* _ASSIGNED TASK_: Replace "Labour Party" with "Opposition" in the passage on young voters and Labour policy, then write out its text beginning at the words "The problem, though, is" and stopping after "the ballot paper.".

Naive to the problems induced by Left-wing politics and dissuaded from engaging in any deviating or independent thought, the young are particularly susceptible to being taken in by the ideas and policy proposals of Marxist populists like Jeremy Corbyn. The former are magnetised by the latter, and the latter rely on the former for electoral support.

The problem, though, is that a trap has been set. A trap which I believe lots of young people (whether they are eligible to vote or not) will fall into. The lie being sold to them has arrived in the form of a seductive package comprising of free tuition, a ban on allegedly exploitative zero-hour contracts and now, rather more intriguingly, a living wage extension of £10 per hour to 16 year old workers. On paper, these promises are more than a little appealing. They promise a world in which the young are debtless, secure in employment and have more money than they know how to spend. Or rather, this is what the Labour Party will have them believe, in exchange for a cross on the ballot paper.

Quite how a person concerned with mounting public and private debt can justify voting for the current Labour programme is bizarre in itself, but that is perhaps an issue for another day. What matters is how we convey the message that these policies are not in the interest of those most supportive of them. The message itself is easily conducted, but the problem is in de-sheltering our target audience and allowing them to hear it.

Tuition fees plugged massive shortfalls in per student government funding, according to a longitudinal study published by Russell Group. A Sutton Trust report entitled Access in Scotland showed that where they are implemented, the proportion of disadvantaged students attending university actually increases. (The same research emphasised the trend by comparing results in England with those in Northern Ireland, where tuition is charged but remains slightly cheaper. The report showed that as fees increase, the percentage of poorer students attending university remains on the incline) Furthermore, scrapping fees is an elitist proposal which sees non-graduates, who earn on average £9,500 less in their careers according to the Centre for Policy Studies, subsidise those who will go on to earn more, and also sees poorer working people pay for the degrees of richer students who can pay without assistance.

Zero-hour contracts, which I admit are not ideal for everybody, are useful for young people who live at home or study. They provide extra income as well as skills and experience in the workplace. Students will in many cases appreciate the flexibility of a zero-hour contract, especially when trying to fit work in and around their academic timetable. The answer to the question ‘Are zero-hour contracts good?’ remains: they are good when the alternative is unemployment. It is best to encourage work where work is possible.

* _SOURCE DATA_:
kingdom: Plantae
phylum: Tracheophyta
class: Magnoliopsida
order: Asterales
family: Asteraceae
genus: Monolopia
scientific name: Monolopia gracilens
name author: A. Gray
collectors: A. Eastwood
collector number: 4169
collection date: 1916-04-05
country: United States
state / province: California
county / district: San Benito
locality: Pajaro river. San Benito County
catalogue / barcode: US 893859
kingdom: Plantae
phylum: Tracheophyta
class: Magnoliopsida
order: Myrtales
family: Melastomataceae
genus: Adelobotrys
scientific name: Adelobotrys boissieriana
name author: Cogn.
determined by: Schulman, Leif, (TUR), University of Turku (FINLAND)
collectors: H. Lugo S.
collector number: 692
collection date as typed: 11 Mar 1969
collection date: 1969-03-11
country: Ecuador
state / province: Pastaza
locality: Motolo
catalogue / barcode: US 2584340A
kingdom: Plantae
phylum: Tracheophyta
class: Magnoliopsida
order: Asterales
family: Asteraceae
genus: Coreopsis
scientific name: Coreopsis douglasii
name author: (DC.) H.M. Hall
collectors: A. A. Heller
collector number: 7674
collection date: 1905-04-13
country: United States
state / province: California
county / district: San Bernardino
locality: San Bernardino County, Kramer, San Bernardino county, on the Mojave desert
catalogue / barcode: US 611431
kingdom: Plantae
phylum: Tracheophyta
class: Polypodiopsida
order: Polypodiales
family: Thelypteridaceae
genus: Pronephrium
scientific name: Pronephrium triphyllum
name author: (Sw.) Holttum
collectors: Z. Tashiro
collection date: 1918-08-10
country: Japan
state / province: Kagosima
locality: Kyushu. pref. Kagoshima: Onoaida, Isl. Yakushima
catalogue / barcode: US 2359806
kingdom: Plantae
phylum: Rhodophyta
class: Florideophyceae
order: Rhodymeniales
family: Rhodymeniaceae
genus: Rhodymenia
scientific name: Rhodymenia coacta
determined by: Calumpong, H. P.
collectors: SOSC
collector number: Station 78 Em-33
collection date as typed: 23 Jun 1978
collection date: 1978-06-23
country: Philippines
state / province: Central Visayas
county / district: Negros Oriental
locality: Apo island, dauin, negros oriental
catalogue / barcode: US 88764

* _RESPONSE_:
The problem, though, is that a trap has been set. A trap which I believe lots of young people (whether they are eligible to vote or not) will fall into. The lie being sold to them has arrived in the form of a seductive package comprising of free tuition, a ban on allegedly exploitative zero-hour contracts and now, rather more intriguingly, a living wage extension of £10 per hour to 16 year old workers. On paper, these promises are more than a little appealing. They promise a world in which the young are debtless, secure in employment and have more money than they know how to spend. Or rather, this is what the Opposition will have them believe, in exchange for a cross on the ballot paper.